Look, the PGA Tour schedule has winners and losers. Fall events aren’t typically winners, but certain players have their pet tournaments (their fifth, sixth and seventh majors). Opposite-field events get love from diehards but are otherwise not that big of a deal. Tournaments the week after a major typically get slaughtered because the best players are gassed from four truly exhausting rounds of major golf, with the Travelers Championship a noted exception these days. So, any shift in dates for any tournament may help one and, since this is a zero-sum game, will hurt another.
That said, the Florida events are all well-run, important and well-liked. They deserve good fields. However, no top player is going to compete in six consecutive tournaments, including Riviera and the Match Play, as a lead-in to the Masters when the plan is generally to get content with form and then take a little rest. So, the best way to help the Florida Swing is to split it in two sections.
The Tour has done this with a decent measure of success with its five Texas events. Austin and Houston lead into the Masters, though the WGC-Match Play should move dates. Then there’s Dallas and Ft. Worth in consecutive weeks. The Texas Open in San Antonio is on an island but still gets better fields than in the past. Staying in the same place for weeks on end was a great idea when players carpooled, literally, to tournaments. Now? With global TV coverage? Nah.
There are four Florida events on the schedule these days: the three in the current Flexico Swing and The Players, which, as you’ve read, the PGA Tour is considering moving back from May to March, where TPC Sawgrass can shine better and serve as a high-drama forerunner to the Masters. Players don’t skip The Players, so that move could crush other Florida fields if they all remain bunched together. No one wants the Memorial Tournament South (The Honda Classic) to get dinged; it spent too long in tournament purgatory. No one wants the API to keep getting snubbed; Mr. Palmer’s legacy compels the Tour to provide this event with a reverential place on the schedule, like Mr. Nicklaus’ Memorial in Ohio.
So, what’s the solution if we can move all the chess pieces?
Let’s look at Hawaii. The Tournament of Champions is swell, but it doesn’t need to start the calendar year anymore. It doesn’t the season, so the Champions can get together whenever. The Sony Open in Hawaii should be paired with the TOC for its viability. Move those two events elsewhere on the schedule and, instead, bring in the WGC in Mexico to start the year and then have Tampa right after it, then go to California to start the West Coast Swing. This way, the year begins with a great field (no one says no to free money and points), and Tampa can get a good rub as the first full-field event.

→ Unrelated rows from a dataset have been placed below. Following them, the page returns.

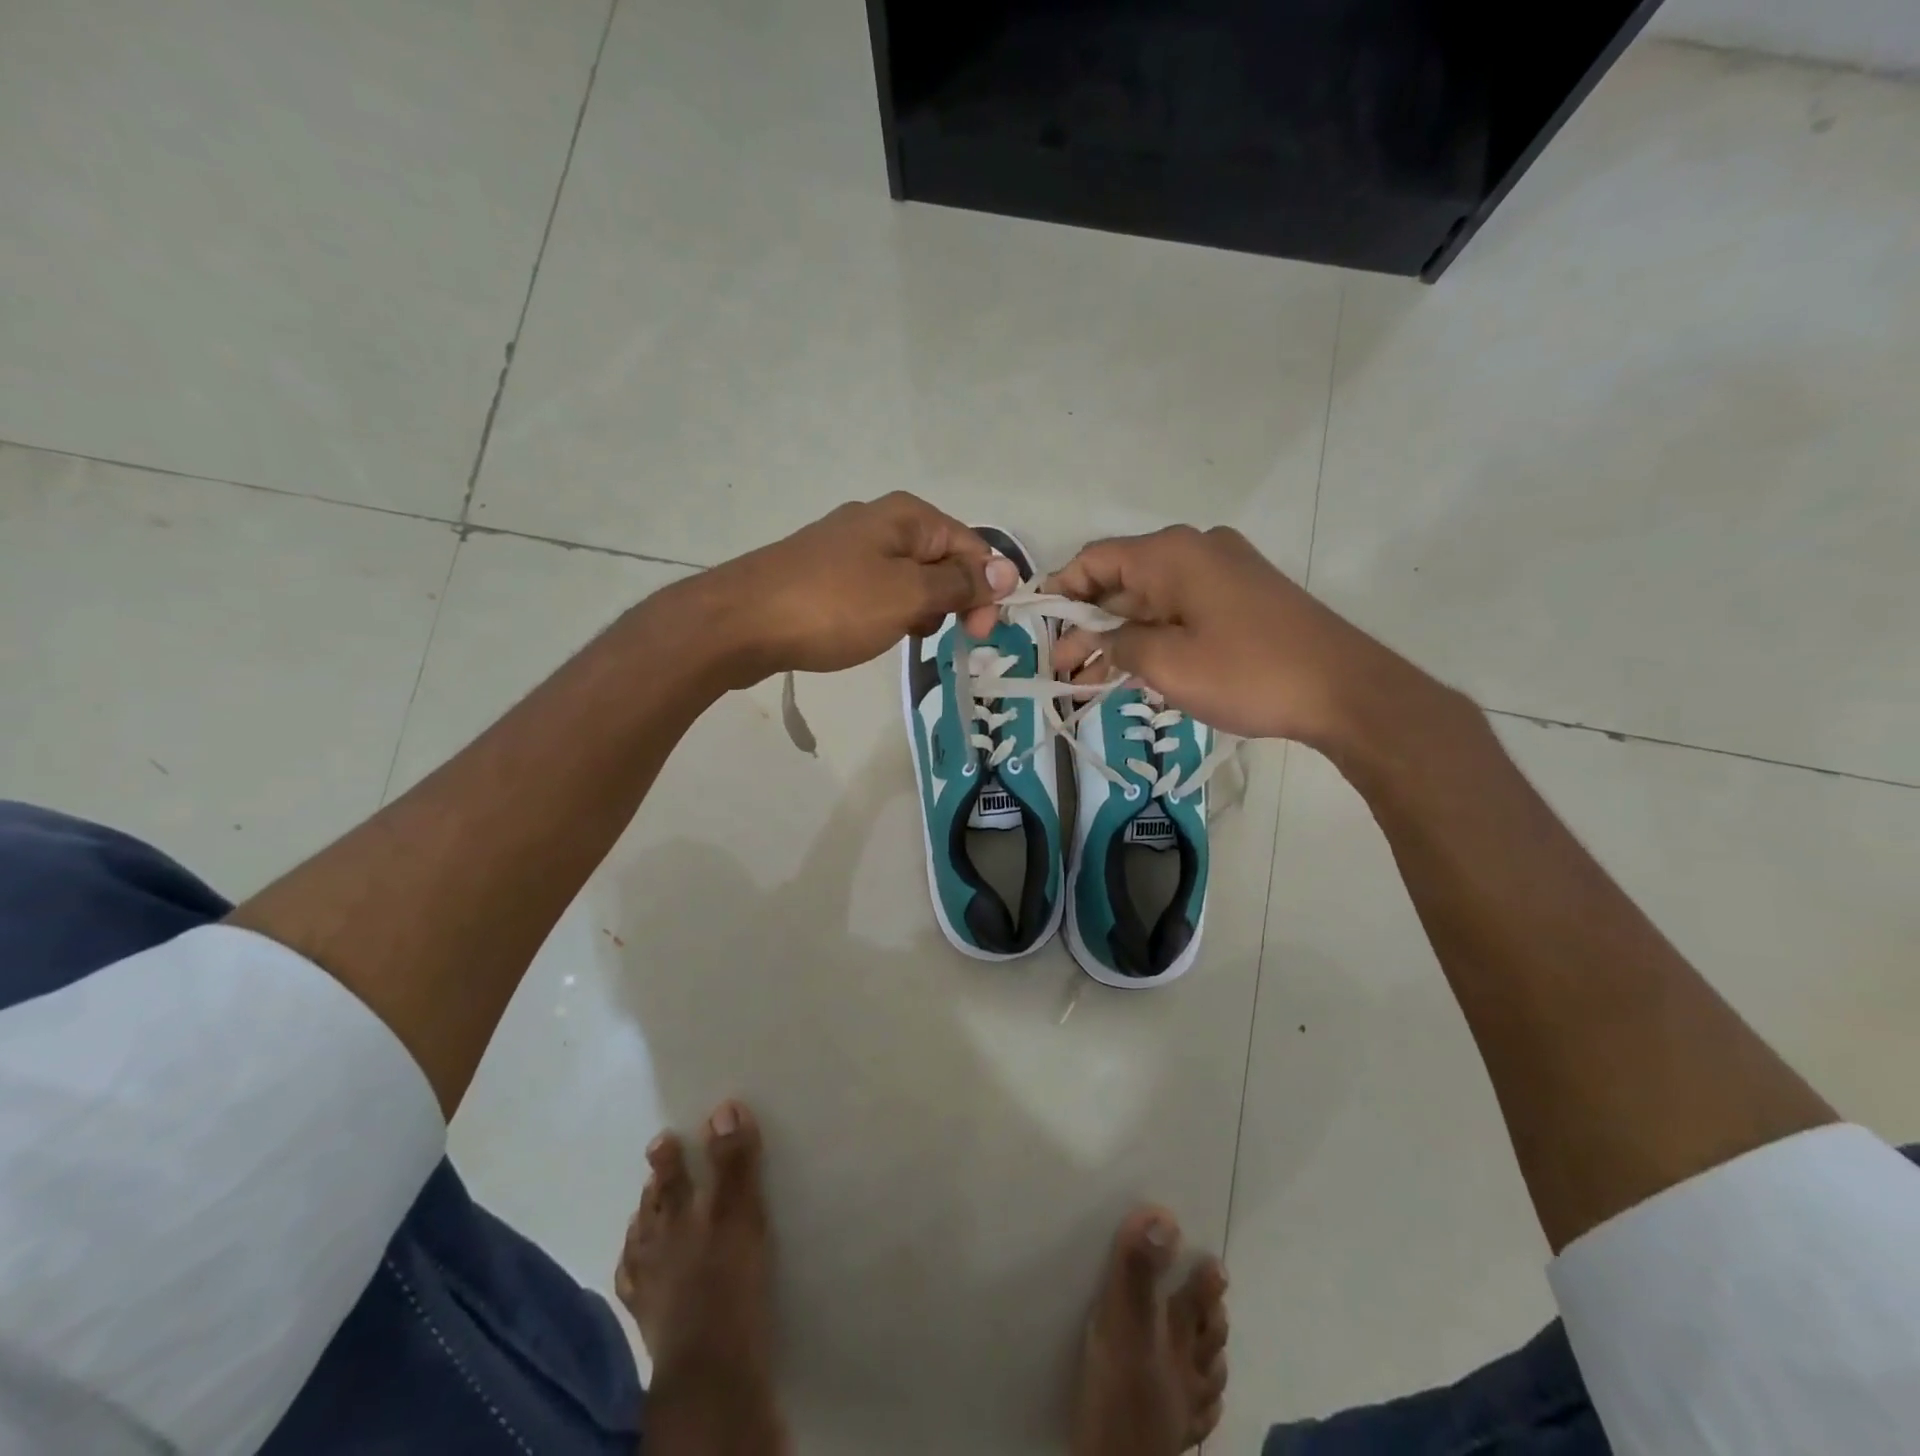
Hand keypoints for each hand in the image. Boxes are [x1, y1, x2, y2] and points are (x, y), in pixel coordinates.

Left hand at [693, 493, 1018, 685]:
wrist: (740, 623)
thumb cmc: (833, 606)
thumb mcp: (908, 596)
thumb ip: (959, 584)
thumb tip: (1006, 571)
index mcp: (906, 516)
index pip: (971, 546)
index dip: (986, 587)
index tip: (982, 633)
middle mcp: (879, 522)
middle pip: (941, 560)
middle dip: (955, 599)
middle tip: (950, 639)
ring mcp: (847, 548)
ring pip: (909, 579)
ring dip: (922, 609)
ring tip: (909, 637)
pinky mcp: (825, 575)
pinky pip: (876, 591)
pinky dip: (889, 612)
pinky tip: (878, 634)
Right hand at [1048, 525, 1439, 748]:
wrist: (1344, 690)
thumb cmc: (1248, 672)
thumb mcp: (1167, 663)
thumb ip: (1118, 644)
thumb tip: (1096, 637)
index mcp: (1172, 553)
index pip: (1095, 559)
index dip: (1060, 592)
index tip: (1037, 628)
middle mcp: (1195, 551)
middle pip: (1121, 582)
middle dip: (1086, 626)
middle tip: (1061, 670)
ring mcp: (1222, 574)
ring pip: (1150, 602)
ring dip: (1118, 639)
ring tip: (1086, 683)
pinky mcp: (1240, 599)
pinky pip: (1180, 612)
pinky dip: (1152, 639)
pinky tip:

Keep Honda and Bay Hill together in March since those are pretty much home games for a good chunk of the field that lives in the Jupiter or Orlando area. They can surround The Players in some fashion.
Now, what to do with Hawaii? How about October? Start the season again with these tournaments. Players love going to Hawaii for either event, and they love the free money and amazing environment of Hawaii. It doesn’t matter when the Tour goes to Hawaii, they should get a nice field. Have the first two events of the season in Hawaii, then go to Malaysia, South Korea and China for the expanding Asian Swing, then come back to Napa and Vegas to resume the domestic schedule.
Long runs in a single domestic geographic area just don’t make sense in this day and age. Not only is travel obviously much better, but the schedule is also so rife with high-dollar, well-run events that all of them in a swing suffer by cannibalism. Let’s try ditching the Florida Swing and inviting a new way to view the schedule. After all, Florida looks almost as good as Hawaii and the money spends the same.